Status Hukum Pelaku dan Barang Bukti
Pelaku DR saat ini telah ditetapkan sebagai tersangka dan dikenai pasal berlapis, antara lain:
-
Pasal 289 KUHP tentang perbuatan cabul
-
Pasal 294 KUHP tentang kejahatan terhadap pasien yang berada dalam pengawasan
-
Pasal 6 huruf c UU No. 12 Tahun 2022 tentang Tindak Pidana Kekerasan Seksual (TPKS)
Ancaman hukuman yang dikenakan terhadap tersangka bisa mencapai maksimal 15 tahun penjara, tergantung hasil persidangan dan jumlah korban yang terbukti sah secara hukum.
Sebagai bagian dari proses hukum, aparat kepolisian juga menyita barang bukti berupa pakaian korban
alat pemeriksaan medis yang digunakan pelaku, serta perangkat elektronik pribadi seperti ponsel dan kamera tersembunyi yang diduga dipakai dalam tindak pidana.
Tanggapan IDI dan Dinas Kesehatan
Ikatan Dokter Indonesia (IDI) Cabang Garut menyatakan mengecam keras tindakan pelaku, yang dianggap telah
mencoreng nama baik profesi kedokteran. Pihak IDI juga menyampaikan akan melakukan proses etik secara internal
termasuk mencabut izin praktik dokter yang bersangkutan jika terbukti bersalah secara hukum.

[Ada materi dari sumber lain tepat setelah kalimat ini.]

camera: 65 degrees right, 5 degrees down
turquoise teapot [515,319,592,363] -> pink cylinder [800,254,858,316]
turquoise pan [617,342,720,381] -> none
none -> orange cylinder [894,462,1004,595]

Dinas Kesehatan Kabupaten Garut turut memberikan pernyataan resmi, menyatakan akan memperketat pengawasan dan memperbarui prosedur standar pelayanan medis,
termasuk mewajibkan kehadiran perawat pendamping selama pemeriksaan pasien perempuan oleh dokter laki-laki.
Reaksi Masyarakat dan Netizen
Kasus ini mendapat perhatian luas di media sosial. Banyak warganet menyuarakan
kekesalan atas penyalahgunaan kekuasaan oleh tenaga medis, yang seharusnya menjadi pelindung dan penyembuh bagi masyarakat.

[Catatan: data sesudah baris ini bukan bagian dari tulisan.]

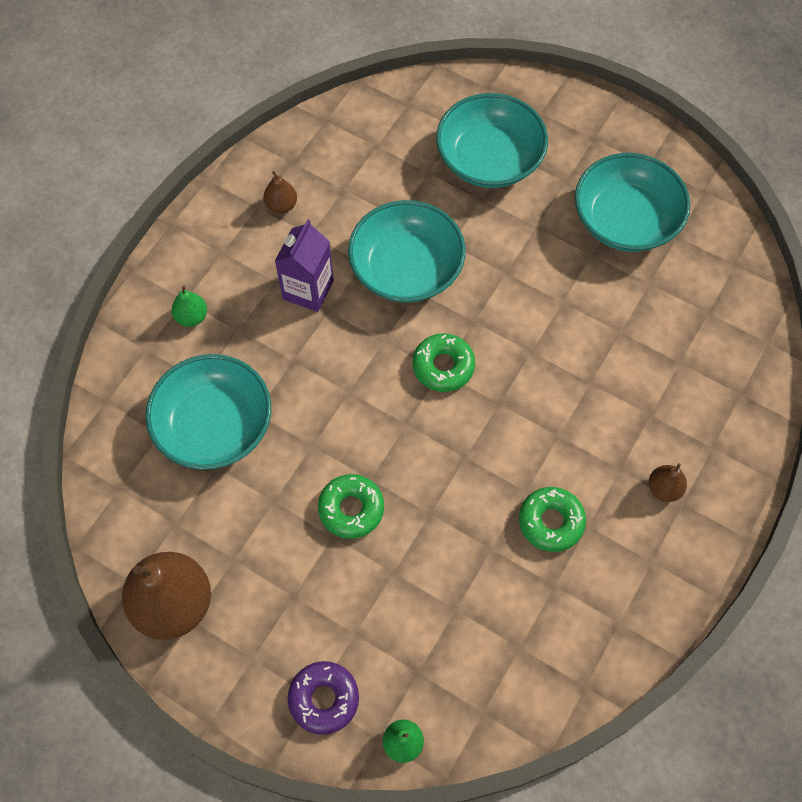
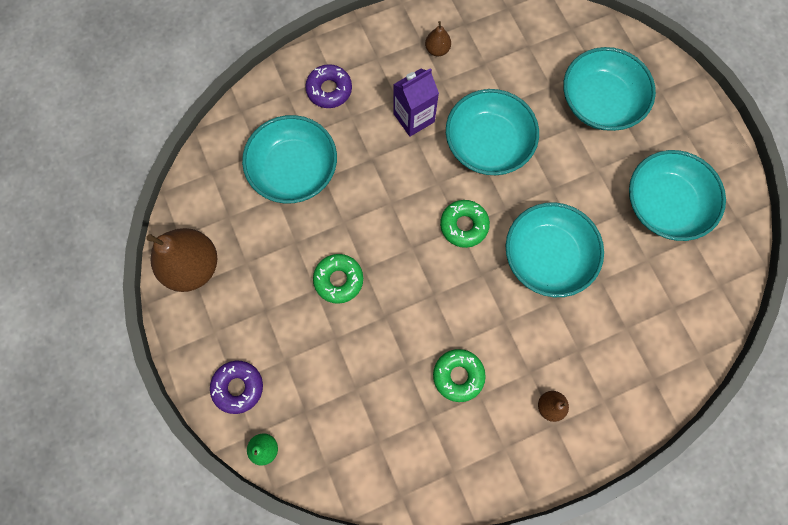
camera: 35 degrees right, 10 degrees up
green pear [172,286,207,327] -> purple donut [305,64,352,108]
none -> turquoise bowl [506,202,604,297]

Tagar seperti #DokterCabulGarut dan #LawanPelecehanSeksual sempat menjadi trending topik regional.
Sebagian warganet juga mendorong pengesahan sistem pemantauan rekam medis yang transparan dan perlindungan yang lebih baik bagi pasien perempuan.
Perlindungan untuk Korban
Kementerian Pemberdayaan Perempuan dan Perlindungan Anak (KPPPA) telah memberikan pendampingan
psikologis dan hukum terhadap para korban. Layanan konseling disediakan oleh lembaga perlindungan perempuan
tingkat kabupaten, bekerja sama dengan LSM yang fokus pada isu kekerasan seksual.

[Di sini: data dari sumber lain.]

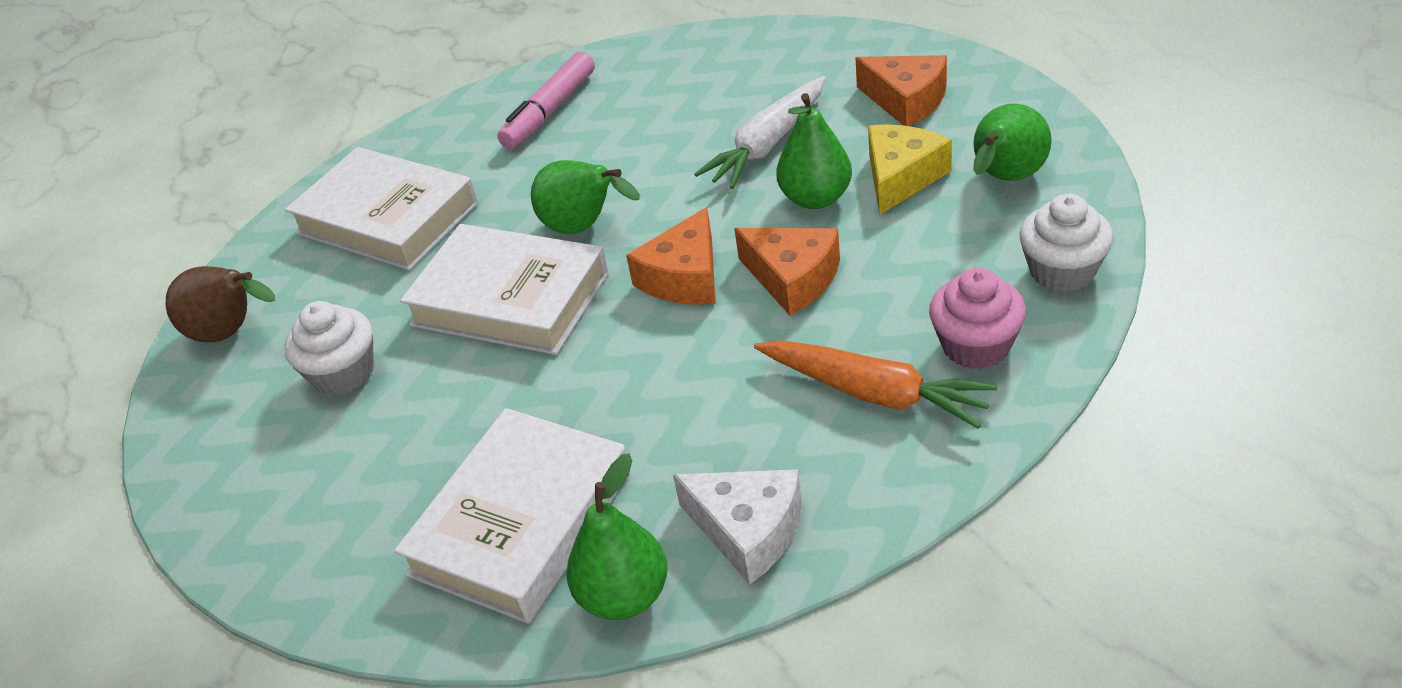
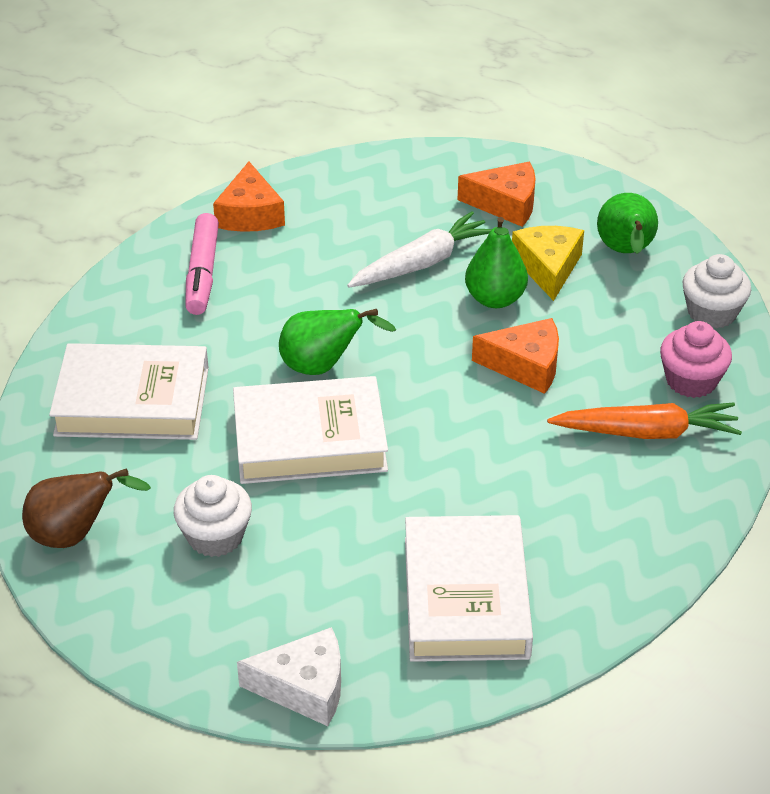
camera: 35 degrees left, 0 degrees up
green pear [566,453,668,620] -> none
orange cheese [626,207,715,305] -> orange cheese moved to [213,162,285,232]
white cheese [673,469,802,585] -> white cheese moved to [237,627,341,726]
white carrot [694,76,826,189] -> white carrot turned 135 degrees counterclockwise [347,211,492,287]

Pihak kepolisian juga menjamin bahwa identitas seluruh korban dirahasiakan, dan akan memperlakukan mereka secara manusiawi sesuai standar penanganan korban kejahatan seksual.
Pentingnya Edukasi dan Reformasi Layanan Kesehatan
Kasus ini membuka mata publik bahwa sektor layanan kesehatan tidak kebal dari ancaman tindak kekerasan seksual.
Oleh karena itu, dibutuhkan reformasi sistemik, mulai dari perbaikan SOP pemeriksaan pasien, pengawasan berbasis teknologi, hingga edukasi masyarakat tentang hak-hak pasien.
Para ahli menyarankan agar pasien perempuan tidak segan meminta kehadiran pendamping ketika diperiksa
oleh dokter laki-laki, dan segera melapor jika mengalami ketidaknyamanan atau tindakan mencurigakan.
Kesimpulan
Kasus dokter cabul di Garut menjadi bukti bahwa kekerasan seksual bisa terjadi di mana saja, bahkan dalam ruang yang seharusnya menjadi tempat paling aman dan profesional.
Tindakan bejat yang dilakukan oleh oknum tenaga medis telah merusak kepercayaan publik dan menimbulkan trauma mendalam bagi korban.
Proses hukum yang sedang berjalan diharapkan
bisa memberikan keadilan yang setimpal bagi seluruh korban dan menjadi peringatan keras bagi siapa pun yang menyalahgunakan profesi demi kepentingan pribadi yang menyimpang.
Pemerintah, masyarakat, dan institusi kesehatan harus bergandeng tangan untuk mencegah kejadian serupa di masa mendatang.